"AdaBoost.R2 Regression Using C#" in Visual Studio Magazine

I wrote an article titled “AdaBoost.R2 Regression Using C#” in the June 2026 edition of Microsoft Visual Studio Magazine. See https://visualstudiomagazine.com/articles/2026/06/01/adaboost-r2-regression-using-csharp.aspx.

The goal of a machine learning regression problem is to predict a single numeric value. For example, a bank might want to predict the maximum safe loan amount for a customer based on age, account balance, current debt, and so on. Regression techniques fall into two categories: those based on decision tree structures, and those that use non-tree techniques.

In a nutshell:

* AdaBoost.R2 regression is a machine learning technique used to predict a single numeric value
* AdaBoost.R2 builds a sequence of decision tree regressors where each accepted tree improves prediction compared to earlier trees.
* Final AdaBoost.R2 predictions are produced as a weighted median across the decision tree predictions.

Examples of non-tree techniques include linear regression, quadratic regression, kernel ridge regression, nearest neighbors regression, and neural network regression. The three most common tree-based regression techniques are random forest regression (which includes a variant called bagging tree regression), AdaBoost.R2 regression, and gradient boost regression. Each regression technique has pros and cons. If there was one regression technique that worked best for all types of datasets, there would only be one technique, not many.

My article presents a complete demo of AdaBoost.R2 implemented using the C# language. AdaBoost.R2 regression sequentially creates an ensemble (collection) of simple decision trees, where each tree is a bit better at prediction than the previous tree. For a given input x, the predicted y value is the weighted median of the predictions of the collection of decision trees.

The output of the article demo program is:

Begin AdaBoost.R2 (tree) regression from scratch C#

Loading synthetic train (200) and test (40) data

First three train X:
 -0.1660  0.4406 -0.9998 -0.3953 -0.7065
  0.0776 -0.1616  0.3704 -0.5911  0.7562
 -0.9452  0.3409 -0.1654  0.1174 -0.7192

First three train y:
  0.4840
  0.1568
  0.8054

Setting maxLearners = 100
Setting tree maxDepth = 5
Setting tree minSamples = 2
Setting tree minLeaf = 1

Training AdaBoost.R2 model
Done
Created 100 learners

Accuracy train (within 0.10): 0.8250
Accuracy test (within 0.10): 0.5250

MSE train: 0.0004
MSE test: 0.0022

Predicting for x =
 -0.1660  0.4406 -0.9998 -0.3953 -0.7065
Predicted y = 0.4890

End demo

I based my demo program directly on the 1997 source research paper, “Improving Regressors Using Boosting Techniques” (1997), by H. Drucker.

A weight value is assigned to each training data item, where the weight values sum to 1. Initially all training item weights are the same. For the demo data, because there are 200 items, each initial data item weight is 1/200 = 0.005.

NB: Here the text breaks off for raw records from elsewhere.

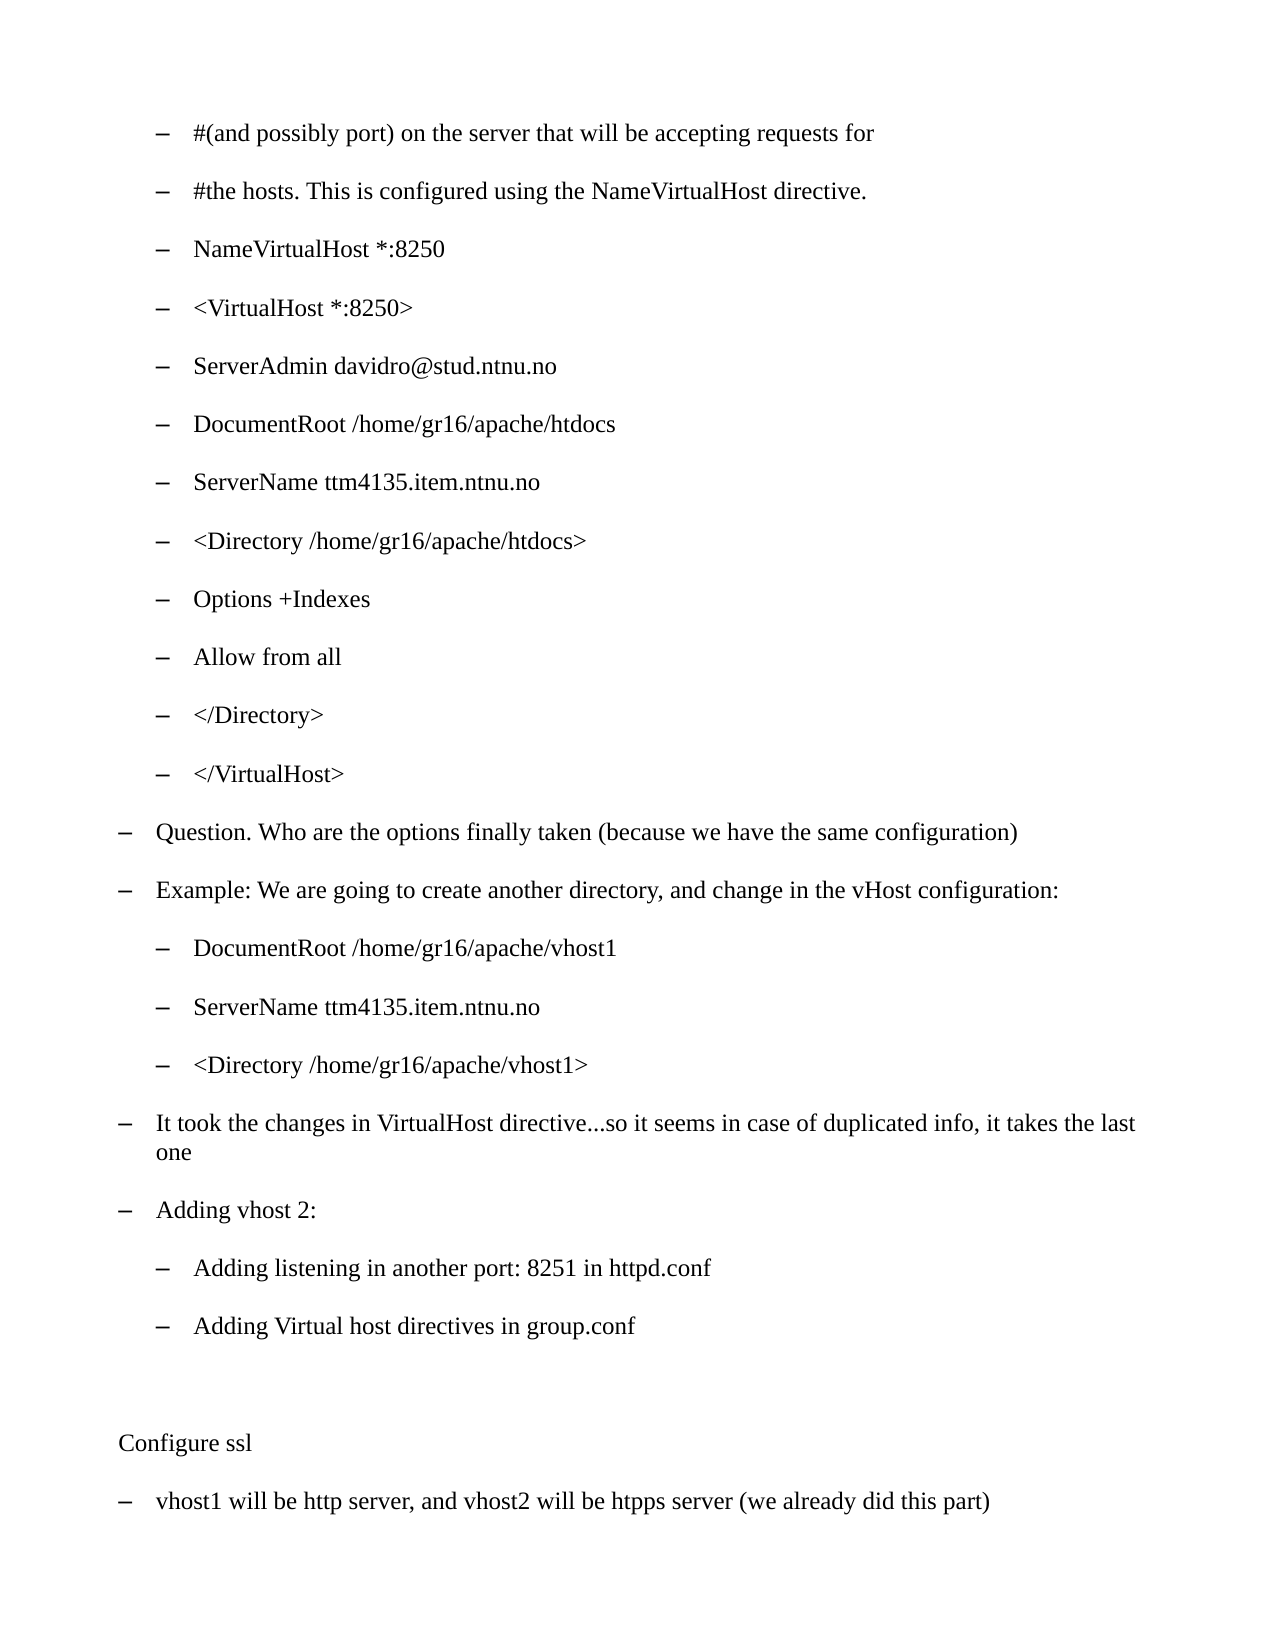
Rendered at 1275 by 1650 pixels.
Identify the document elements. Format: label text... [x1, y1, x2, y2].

list NameVirtualHost *:8250 [156, 234, 1157, 263]
list Allow from all [156, 642, 1157, 671]
list Adding Virtual host directives in group.conf [156, 1311, 1157, 1340]
list <VirtualHost *:8250> [156, 293, 1157, 322]
list Adding listening in another port: 8251 in httpd.conf [156, 1253, 1157, 1282]
list DocumentRoot /home/gr16/apache/htdocs [156, 409, 1157, 438]
list </Directory> [156, 700, 1157, 729]
list DocumentRoot /home/gr16/apache/vhost1 [156, 933, 1157, 962]
list <Directory /home/gr16/apache/htdocs> [156, 526, 1157, 554]
list </VirtualHost> [156, 759, 1157, 787]
list ServerAdmin davidro@stud.ntnu.no [156, 351, 1157, 380]
list vhost1 will be http server, and vhost2 will be htpps server (we already did this part) [118, 1486, 1157, 1515]
list Question. Who are the options finally taken (because we have the same configuration) [118, 817, 1157, 846]
list <Directory /home/gr16/apache/vhost1> [156, 1050, 1157, 1078]
text Configure ssl [118, 1428, 1157, 1457]
list ServerName ttm4135.item.ntnu.no [156, 467, 1157, 496]
list Adding vhost 2: [118, 1195, 1157, 1224]
list #the hosts. This is configured using the NameVirtualHost directive. [156, 176, 1157, 205]
list It took the changes in VirtualHost directive...so it seems in case of duplicated info, it takes the last one [118, 1108, 1157, 1166]
list #(and possibly port) on the server that will be accepting requests for [156, 118, 1157, 147]
list ServerName ttm4135.item.ntnu.no [156, 992, 1157, 1020]
list Options +Indexes [156, 584, 1157, 613]
list Example: We are going to create another directory, and change in the vHost configuration: [118, 875, 1157, 904]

Each training data item is fed to the current decision tree and an average loss/error for the current tree is computed. The average loss for the current tree is used to compute a beta value for the tree. A small value for beta means high confidence in the current tree, and vice versa.

The weights associated with each training data item are updated using the beta value for the current tree and the loss/error for each data item. At this point, a new set of training data items is probabilistically created from the source data items, where data items with high error have a greater probability of being selected than data items with small error.

The new training data items are fed to the next decision tree. Because the new training dataset has high-error items, the new tree will concentrate on learning to predict those difficult-to-predict items.

Each new training dataset is constructed probabilistically, and so there is a chance that a newly created decision tree is not better than the previous decision tree. In this case, the newly created decision tree is not added to the collection of trees. This is why the actual number of trees created may be less than the maxLearners parameter.

AdaBoost.R2 regression is not used nearly as often as random forest regression, or gradient boost regression. My AdaBoost.R2 demo is therefore most likely to be used with legacy systems that already use AdaBoost.R2 regression.

Like most of my friends, I get obsessed with all kinds of strange things. I have been obsessed with machine learning for many years.

For reasons that are unknown to me, I am moderately obsessed with movies that feature a creature that makes noises that are translated to “chittering” in the closed caption text. The are an amazing number of chittering instances in movies, but you’ll usually only notice them if you’re specifically looking for them.

Left: In the fantasy movie “The Dark Crystal” (192), Gelfling Jen and his girlfriend Kira, must overthrow the evil, ruling Skeksis by restoring a powerful broken Crystal. Early in the movie, Jen travels throw a creepy swamp with a chittering creature.

Right: In the fantasy movie “The Legend of Ochi” (2025), farm girl Yuri discovers a wounded baby primate-like creature and works to return it to its family. She is menaced by a hunting party led by her father and her stepbrother. When Yuri goes through a cave system, some insects are chittering while a bat watches.